Study: One Quarter of All Americans Take a Drug Every Week that Kills their Empathy


Touted as a risk-free pain reliever, Tylenol sends as many as 78,000 people to the emergency room annually and results in 33,000 hospitalizations a year, according to federal data. The active ingredient in Tylenol, acetaminophen, is also the leading cause of acute liver failure, according to data from an ongoing study funded by the National Institutes for Health.

In spite of most experts noting that Tylenol can be taken daily, virtually free from danger, studies show that ingesting just a little bit more than the daily recommended dose of 4 grams of Tylenol over the course of a few days can result in severe illness and even death.

Aside from liver damage, overdose, severe illness, and death, a new study shows acetaminophen to effectively kill human empathy.

The study, published in the journal Social Cognitive and Affective Neuroscience (Mischkowski et al., 2016) found that Tylenol, or one of the other 600 different acetaminophen medications, reduces people’s empathy for the pain and suffering of others.

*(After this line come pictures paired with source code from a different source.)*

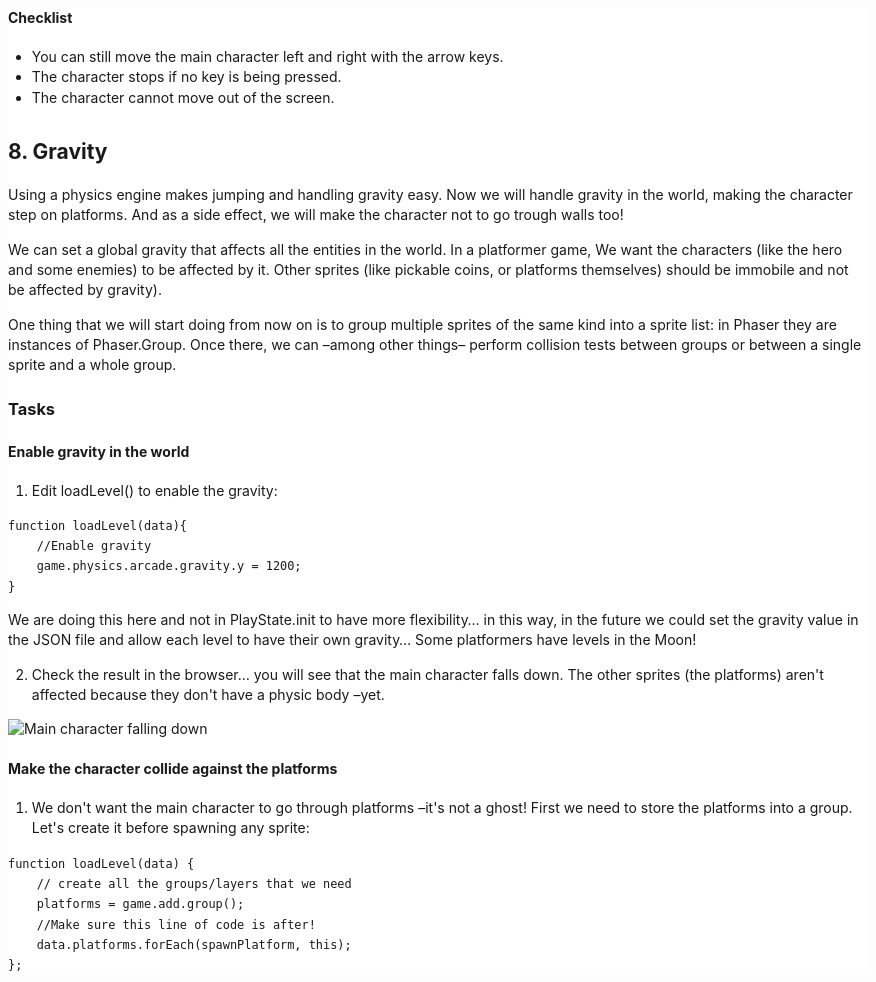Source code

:#### Checklist

- You can still move the main character left and right with the arrow keys.
- The character stops if no key is being pressed.
- The character cannot move out of the screen.

## 8. Gravity

Using a physics engine makes jumping and handling gravity easy. Now we will handle gravity in the world, making the character step on platforms. And as a side effect, we will make the character not to go trough walls too!

We can set a global gravity that affects all the entities in the world. In a platformer game, We want the characters (like the hero and some enemies) to be affected by it. Other sprites (like pickable coins, or platforms themselves) should be immobile and not be affected by gravity).

One thing that we will start doing from now on is to group multiple sprites of the same kind into a sprite list: in Phaser they are instances of Phaser.Group. Once there, we can –among other things– perform collision tests between groups or between a single sprite and a whole group.

### Tasks

#### Enable gravity in the world

1. Edit loadLevel() to enable the gravity:

```html
function loadLevel(data){
    //Enable gravity
    game.physics.arcade.gravity.y = 1200;
}
```

We are doing this here and not in PlayState.init to have more flexibility… in this way, in the future we could set the gravity value in the JSON file and allow each level to have their own gravity… Some platformers have levels in the Moon!

2. Check the result in the browser… you will see that the main character falls down. The other sprites (the platforms) aren't affected because they don't have a physic body –yet.

![Main character falling down](https://mozdevs.github.io/html5-games-workshop/assets/platformer/hero_fall_bottom.png)

####  Make the character collide against the platforms

1. We don't want the main character to go through platforms –it's not a ghost! First we need to store the platforms into a group. Let's create it before spawning any sprite:

```html
function loadLevel(data) {
    // create all the groups/layers that we need
    platforms = game.add.group();
    //Make sure this line of code is after!
    data.platforms.forEach(spawnPlatform, this);
};
```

Dr. Dominik Mischkowski, the study’s first author, explains:

“These findings suggest other people’s pain doesn’t seem as big of a deal to you when you’ve taken acetaminophen.

Acetaminophen can reduce empathy as well as serve as a painkiller.”

The ability to understand and share the feelings with other humans is a crucial part of peace. The golden rule itself is a function derived from empathy. Remove human empathy and you remove a driving force behind humans treating each other with respect and dignity.

According to the study:

As hypothesized, acetaminophen reduced empathy in response to others’ pain. Acetaminophen also reduced the unpleasantness of noise blasts delivered to the participant, which mediated acetaminophen’s effects on empathy. Together, these findings suggest that the physical painkiller acetaminophen reduces empathy for pain and provide a new perspective on the neurochemical bases of empathy. Because empathy regulates prosocial and antisocial behavior, these drug-induced reductions in empathy raise concerns about the broader social side effects of acetaminophen, which is taken by almost a quarter of adults in the United States each week.

Dr. Baldwin Way, a study co-author, explains:

“We don’t know why acetaminophen is having these effects, but it is concerning.

Empathy is important.

If you are having an argument with your spouse and you just took acetaminophen, this research suggests you might be less understanding of what you did to hurt your spouse’s feelings.”

The study was conducted using 80 college students, half of whom were given 1,000 mg of acetaminophen, and the other half a placebo. The students were then read stories about people who’d been hurt and were asked to rate their pain.

Those who were given acetaminophen consistently gave lower ratings of pain for the people in the stories.

Dr. Way explained the results of the experiment:

“In this case, the participants had the chance to empathize with the suffering of someone who they thought was going through a socially painful experience.

Still, those who took acetaminophen showed a reduction in empathy.

They weren’t as concerned about the rejected person’s hurt feelings.”

According to the researchers, they are now moving on to ibuprofen to see if the results are the same.

Now for the burning question…

Is this part of the reason why Americans can accept the wholesale slaughter of innocent men, women, and children across the globe without question?

In a way, to be indifferent to that suffering is what makes the human being inhuman. Indifference, after all, is more dangerous than anger and hatred. Anger can at times be creative. One writes a great poem, a great symphony, one does something special for the sake of humanity because one is angry at the injustice that one witnesses. But indifference is never creative. Even hatred at times may elicit a response. You fight it. You denounce it. You disarm it. Indifference elicits no response. Indifference is not a response.

Indifference is not a beginning, it is an end. And, therefore, indifference is always the friend of the enemy, for it benefits the aggressor — never his victim, whose pain is magnified when he or she feels forgotten. The political prisoner in his cell, the hungry children, the homeless refugees — not to respond to their plight, not to relieve their solitude by offering them a spark of hope is to exile them from human memory. And in denying their humanity we betray our own.

Indifference, then, is not only a sin, it is a punishment.